Entscheidungsstichwort (Thema)

Ablehnung eines Richters

 

Leitsatz (amtlich)

Der Umstand, dass ein Richter in einem Telefongespräch einen rechtlichen Hinweis gem. § 139 ZPO erteilt und diesen mit einem Vergleichsvortrag verbindet, rechtfertigt nicht die Besorgnis der Befangenheit.

 

Normenkette

ZPO § 42 Abs. 2, § 139 Abs. 4, § 278 Abs. 1

 

Verfahrensgang

LG Bremen (Aktenzeichen 8 O 139/10)

 

Tenor

Das Ablehnungsgesuch der Beklagten vom 5.9.2012 gegen den Richter am OLG Dr. H. wird zurückgewiesen.

Die Rechtsbeschwerde wird nicht zugelassen.
|---|
**DIE AUFGABE:** Schreibe die Gerichtsentscheidung zur Richterablehnung im Anschluss an ihren letzten Satz weiter. Die anschließenden Zeilen sind gesondertes Material und gehören nicht zur Gerichtsentscheidung zur Richterablehnung.

**DATENABSCHNITT:**
|---|
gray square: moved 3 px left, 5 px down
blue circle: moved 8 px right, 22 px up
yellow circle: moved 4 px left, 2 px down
|---|
**ÜBUNGSAUSGABE:**
Gründe

I. Der Kläger macht Ansprüche aus einem Verkehrsunfall geltend. Die Klage wurde in erster Instanz durch Urteil des LG vom 6.4.2012 abgewiesen. Hiergegen legte der Kläger Berufung ein. Termin zur mündlichen Verhandlung beim OLG war auf den 5.9.2012 anberaumt. Am Vortag nahm der abgelehnte Richter telefonisch Kontakt zu dem Prozessbevollmächtigten der Beklagten auf und wies ihn auf seine Rechtsauffassung hin. Gegenstand des Gesprächs war u.a. eine Zeugenaussage, über deren Bewertung der abgelehnte Richter und der Prozessbevollmächtigte der Beklagten unterschiedlicher Auffassung waren. Der Richter erklärte, dass es auf die Beurteilung vielleicht gar nicht ankomme, weil der Anscheinsbeweis gegen die Beklagte spreche. Er erklärte weiter, er werde seine Ansicht im Termin noch einmal detailliert darlegen und machte einen konkreten Vergleichsvorschlag, wobei er empfahl mit der Beklagten bzw. deren Versicherung vor dem Termin über den Vergleichsvorschlag zu sprechen. Von diesem Gespräch informierte der abgelehnte Richter auch den Prozessbevollmächtigten des Klägers. Die Beklagte behauptet, der abgelehnte Richter habe in dem Gespräch ferner erklärt, sie werde den Entlastungsbeweis nicht führen können. Die Beklagte hat den Richter im Termin zur mündlichen Verhandlung wegen Besorgnis der Befangenheit abgelehnt.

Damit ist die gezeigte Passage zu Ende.